Extrait du texte =>
___
Du 7 au 8 octobre 2025, le cours de l’or s’est hissé au-dessus des 4 000 USD l’once, une première fois l’histoire des marchés, reflétant l’incertitude économique mondiale et l’attrait renouvelé des investisseurs pour le métal jaune.
Par Nanfadima Condé
Le métal jaune s’est hissé à 4 035 USD l’once ce 8 octobre 2025 à 7h35 GMT à Conakry, enregistrant une hausse d’environ de +55 % depuis le début de l’année. Jamais un tel niveau n’avait été atteint, et peu d’analystes prévoyaient un tel rallye pour 2025. Cette flambée est portée par l’incertitude économique mondiale : l’impasse budgétaire aux États-Unis provoquant un shutdown, les crises politiques en Europe, ainsi que les tensions géopolitiques en Ukraine et au Moyen-Orient incitent les investisseurs à privilégier l’or. Par ailleurs, les anticipations de baisse des taux directeurs par la Fed renforcent l’attrait du métal jaune pour sécuriser les portefeuilles face à la volatilité des marchés.
Quelle conséquence pour l’Afrique ?
___
(Extraits du jeu de données)
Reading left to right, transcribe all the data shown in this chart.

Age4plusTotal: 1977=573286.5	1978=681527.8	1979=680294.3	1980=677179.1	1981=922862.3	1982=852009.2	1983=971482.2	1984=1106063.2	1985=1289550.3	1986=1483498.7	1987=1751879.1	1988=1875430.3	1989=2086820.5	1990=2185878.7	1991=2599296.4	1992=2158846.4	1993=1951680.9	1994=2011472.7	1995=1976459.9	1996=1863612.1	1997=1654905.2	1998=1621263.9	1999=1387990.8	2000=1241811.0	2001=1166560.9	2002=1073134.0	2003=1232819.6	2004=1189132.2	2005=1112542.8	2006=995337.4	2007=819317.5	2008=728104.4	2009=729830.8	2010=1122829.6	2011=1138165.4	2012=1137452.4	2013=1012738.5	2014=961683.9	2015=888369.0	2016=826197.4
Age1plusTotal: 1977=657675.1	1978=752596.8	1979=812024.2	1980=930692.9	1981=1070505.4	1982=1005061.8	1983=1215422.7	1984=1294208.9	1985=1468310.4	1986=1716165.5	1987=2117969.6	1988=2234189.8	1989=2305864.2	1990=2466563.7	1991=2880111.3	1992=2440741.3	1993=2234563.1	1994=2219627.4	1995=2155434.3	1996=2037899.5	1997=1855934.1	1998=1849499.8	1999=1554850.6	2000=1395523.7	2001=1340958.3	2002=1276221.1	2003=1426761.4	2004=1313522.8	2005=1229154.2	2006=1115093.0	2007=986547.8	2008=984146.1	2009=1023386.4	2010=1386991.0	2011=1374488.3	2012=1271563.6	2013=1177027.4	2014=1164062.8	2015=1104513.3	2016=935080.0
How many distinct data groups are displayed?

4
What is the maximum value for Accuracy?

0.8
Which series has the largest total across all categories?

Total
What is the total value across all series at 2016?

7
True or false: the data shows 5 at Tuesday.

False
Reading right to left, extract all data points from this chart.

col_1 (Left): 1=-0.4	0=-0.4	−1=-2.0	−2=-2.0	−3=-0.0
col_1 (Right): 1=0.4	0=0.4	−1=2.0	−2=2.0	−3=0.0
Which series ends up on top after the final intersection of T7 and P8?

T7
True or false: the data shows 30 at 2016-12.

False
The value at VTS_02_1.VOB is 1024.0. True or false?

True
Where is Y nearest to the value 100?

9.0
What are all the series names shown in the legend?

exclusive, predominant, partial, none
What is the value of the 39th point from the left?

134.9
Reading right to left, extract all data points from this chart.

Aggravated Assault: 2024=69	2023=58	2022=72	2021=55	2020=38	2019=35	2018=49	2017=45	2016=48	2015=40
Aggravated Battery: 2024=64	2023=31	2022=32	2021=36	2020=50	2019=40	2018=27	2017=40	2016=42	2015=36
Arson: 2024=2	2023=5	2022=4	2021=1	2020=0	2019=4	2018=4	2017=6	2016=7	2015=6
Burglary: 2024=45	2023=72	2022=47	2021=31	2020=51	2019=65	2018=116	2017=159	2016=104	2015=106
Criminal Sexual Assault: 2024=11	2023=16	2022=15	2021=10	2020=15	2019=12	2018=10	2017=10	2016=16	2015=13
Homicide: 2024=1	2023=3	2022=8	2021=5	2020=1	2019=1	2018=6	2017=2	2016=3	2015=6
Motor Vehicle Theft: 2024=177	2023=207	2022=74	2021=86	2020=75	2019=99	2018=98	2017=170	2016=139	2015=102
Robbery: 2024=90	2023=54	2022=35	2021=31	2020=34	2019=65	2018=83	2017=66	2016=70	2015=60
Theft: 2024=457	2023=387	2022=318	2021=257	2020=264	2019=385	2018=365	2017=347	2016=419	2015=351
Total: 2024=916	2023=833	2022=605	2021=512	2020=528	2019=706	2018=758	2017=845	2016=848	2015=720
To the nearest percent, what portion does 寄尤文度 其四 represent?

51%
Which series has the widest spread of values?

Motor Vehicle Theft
___
Consigne =>
Prolongez l'article sur la flambée du cours de l'or en reprenant juste après sa dernière ligne. Ce matériel provient d'une autre source.

Réponse rédigée =>
Pour l’Afrique de l’Ouest, cette envolée ouvre des perspectives importantes. Les pays producteurs comme le Ghana, le Burkina Faso, le Mali ou encore la Guinée pourraient voir leurs revenus issus des taxes minières et des royalties augmenter sensiblement. En Guinée, où l’or prend une place croissante aux côtés de la bauxite dans les exportations, cette hausse des prix pourrait élargir les marges des opérateurs aurifères et des artisans, sous réserve toutefois d’un encadrement étatique efficace.
Alors que le métal précieux poursuit sa progression, cette dynamique illustre combien l’équilibre de la politique monétaire américaine reste déterminant pour les marchés. Plus que jamais, l’or s’impose comme un baromètre de la confiance dans les institutions financières mondiales.